People in the Yorkshire Dales are bidding to take over managing their local bus services as routes face major cuts. Mark Holdstock reports.
If North Yorkshire County Council gets its way, devastation awaits public transport running to some of the county's most popular tourist destinations.
"We are faced with a crisis, the withdrawal of all Sunday and bank holiday bus services," says Colin Speakman, chairman of the Yorkshire Dales Society.
He is also the chairman of the Dales & Bowland Community Interest Company which manages several Sunday bus services within the Yorkshire
Community interest companies are a bit like the traditional mutual building societies, and this one is owned by the Yorkshire Dales Society, a charity.
For many local buses running on Sundays and bank holidays, it is the community interest company, rather than the county council, that decides where those buses run and when and how they are marketed.
These community-managed services, with a strong ethos of local decision-making, are what many see as an example of David Cameron's "Big Society" at work.
But the local people managing some of the buses in the Dales face the prospect of losing three-quarters of the funding they get from various local authority bodies which subsidise the services.
Changes are also being proposed in the way that community transport services are provided.

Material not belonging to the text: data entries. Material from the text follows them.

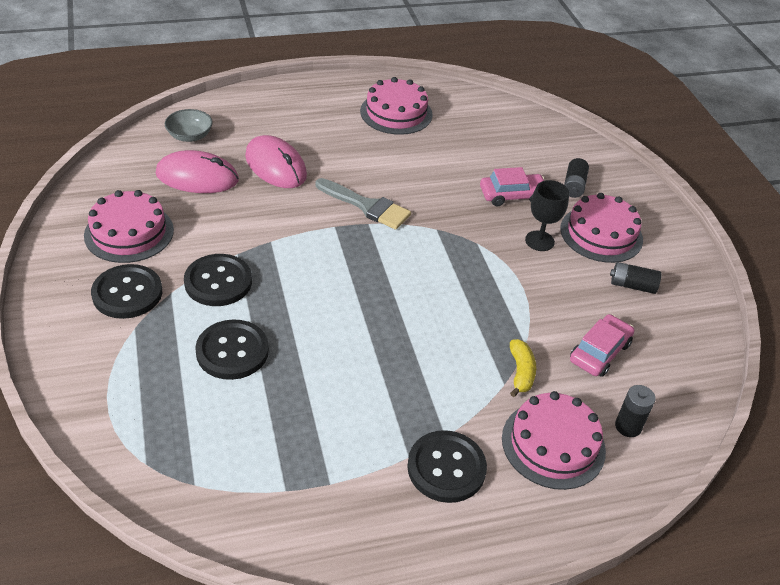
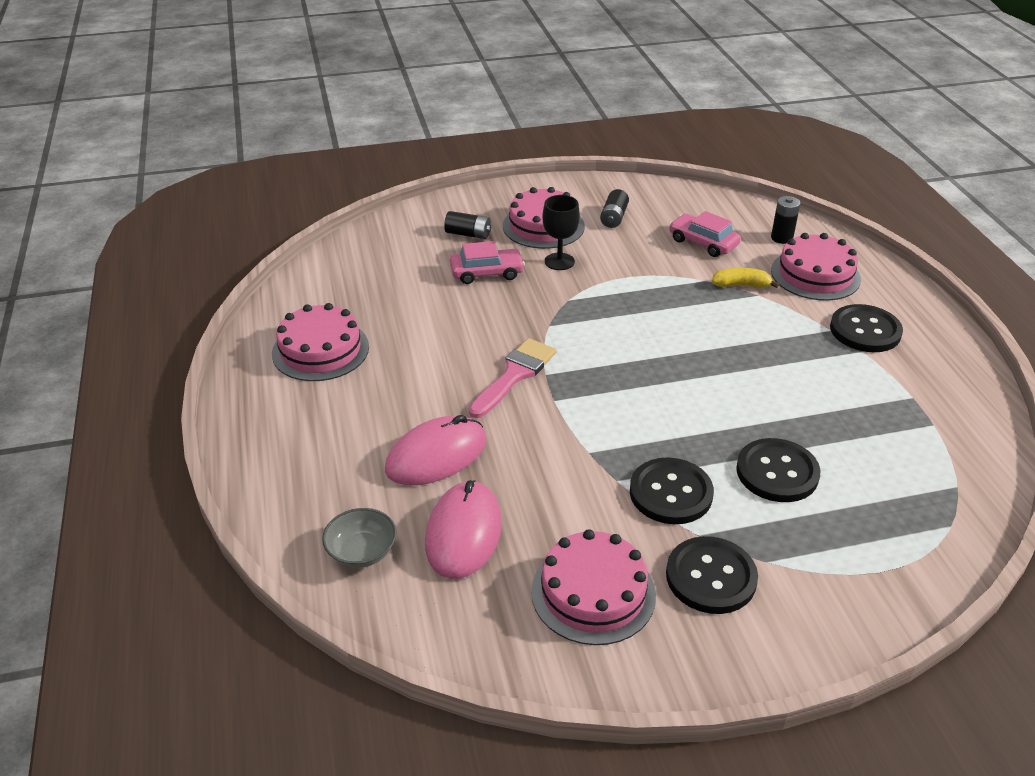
camera: 85 degrees left, 5 degrees down
grey brush [315,178,411,230] -> pink brush [469,338,556,418]
pink car [480,167,544,206] -> pink car turned 90 degrees clockwise [450,241,525,284]

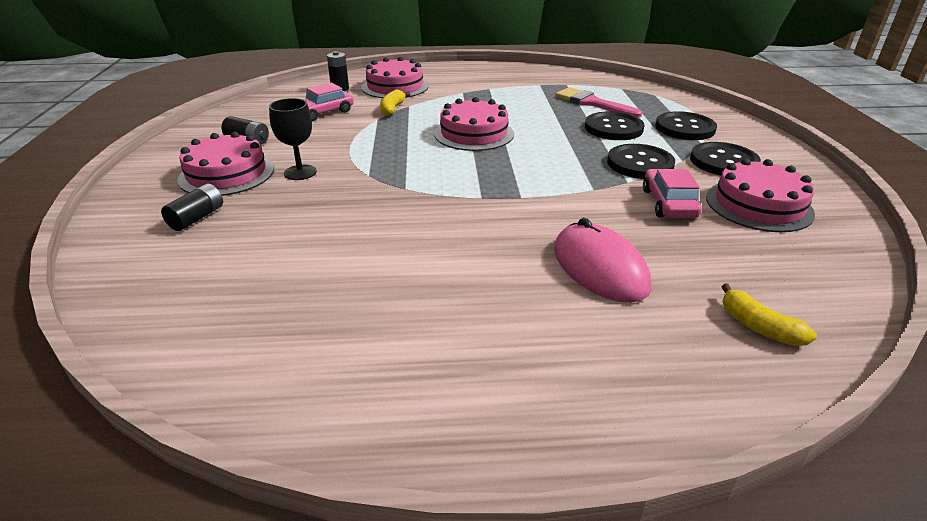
camera: 80 degrees left, 5 degrees down
pink cake [272,303,369,381] -> pink cake moved to [434,97,514,151]
grey bowl [322,508,397,568] -> yellow banana [721,284,817,346]
pink mouse [425,480,502,579] -> none
pink car [450,241,525,284] -> pink car moved to [643,169,702,218]
pink brush [469,338,556,418] -> pink brush moved to [555,87,642,118]
black button [830,304,903,352] -> black button moved to [655,111,717,140]

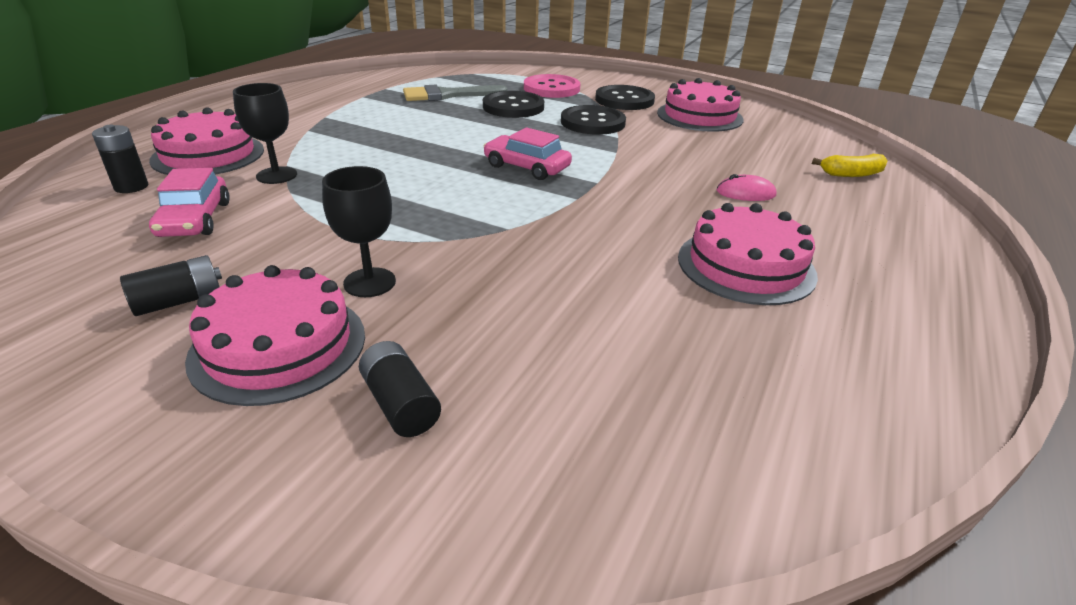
camera: 60 degrees left, 0 degrees up
yellow banana [380,90,410,116] -> black goblet [233,83,297,184]
pink cake [434,97,514,151] -> pink cake moved to [678,203,818,305]
pink mouse [554,218,652,303] -> pink mouse [717,174,776,201], size x0.51
pink brush [555,87,642,118] -> grey brush [403,85,507,101]
pink car [643,169,702,218] -> pink car moved to [483,127,572,180]
black button [655,111,717,140] -> pink button [524,74,580,98]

These are services for people who are ill, or can't afford transport to hospitals, or to day-care centres, or where there are no public bus services. Those who operate these buses fear that a 2m investment in infrastructure to run them is under threat.
"This is catastrophic because we've had huge success with the community interest company in getting people back on the buses," says Colin Speakman.
He adds that by increasing passenger numbers, they have reduced the subsidy the buses require by about 4 a journey – over half the previous figure.
"We've more than doubled the number of people using the Sunday and bank holiday services to places like Malham, Grassington, Kettlewell and Hawes."
It's not just the Yorkshire Dales services facing cuts. Lyn Costelloe, chief executive of the Little Red Bus Company, a community-based operator which runs services through a wider area, says the cuts will affect the whole county and beyond.
"There's going to be less money in rural transport over all," she says. "Not only Dales and Bowland and their fund are losing out. The total transport network in the Dales is being threatened."
Colin Speakman is hoping for a change of heart by the county council, the major funder of these services. If not, the Sunday and bank holiday buses will vanish just before Easter – one of the busiest tourist weekends of the year. He points out that every person who makes a trip into the Dales by bus spends, on average, about 13 during their outing.
"Last year, we carried just over 20,000 passenger journeys. This year, we've already passed last year's total with three or four months of the financial year still to count, so we'll be pushing towards 24,000-25,000."
Faced with the collapse of the service, he has come up with a radical solution. He wants an alliance of local groups, including his community interest company, to receive funding direct from the Government's newly announced Local Sustainable Transport Fund.
"It's a three- or four-year fund which the Government is giving to local communities, in partnership with local authorities. But we need to include weekday services and not just leisure services."
In essence, it would mean local people and local organisations, who call themselves the Dales Integrated Transport Alliance, becoming the new managers of some weekday and Sunday village bus services.
They would still work with the county council through whom the money would be channelled. They say that if they win the bid, they would be more effective, saving money without cutting services.
One of the partners is the Little Red Bus Company. Lyn Costelloe believes they would be able to cut out duplication. "We've got to break down the barriers," she says. "There's a pot of money in education, social care, non-emergency health and a huge pot of money here for transport, all doing it independently."
Colin Speakman explains that several buses, run by different council departments and other public bodies, such as the NHS, often travel on the similar routes. He wants to see a single bus which would be used to take people to hospital appointments, by social services to take people to day centres, or for schoolchildren, or shoppers.
"What we're trying to do is to integrate the tourism aspects with essential services that people need."
Other partners in the alliance include the Yorkshire Dales National Park Authority, Welcome to Yorkshire, Yorkshire Dales Public Transport Users' Group, Harrogate Friends of the Earth and the Friends of the Settle-Carlisle Line.
One innovation proposed under the bid is the creation of several local hubs, such as Grassington, Settle, Pateley Bridge, Ripon, Leyburn, Hawes and Reeth. This is where the medium-distance buses (or, in the case of Settle, trains) from conurbations will arrive. It's where passengers will transfer to local buses serving small villages, farms and tourist attractions.
"Local people and local businesses will sit down and decide what's happening to their local services and how they can improve them," adds Lyn Costelloe.
"They can decide whether there's going to be a late bus to take youngsters into town, or to the clubs, if they want extra services. They may have to raise the money themselves."
What matters to her is that a system like this would put local communities in the driving seat. It will give them power and responsibility.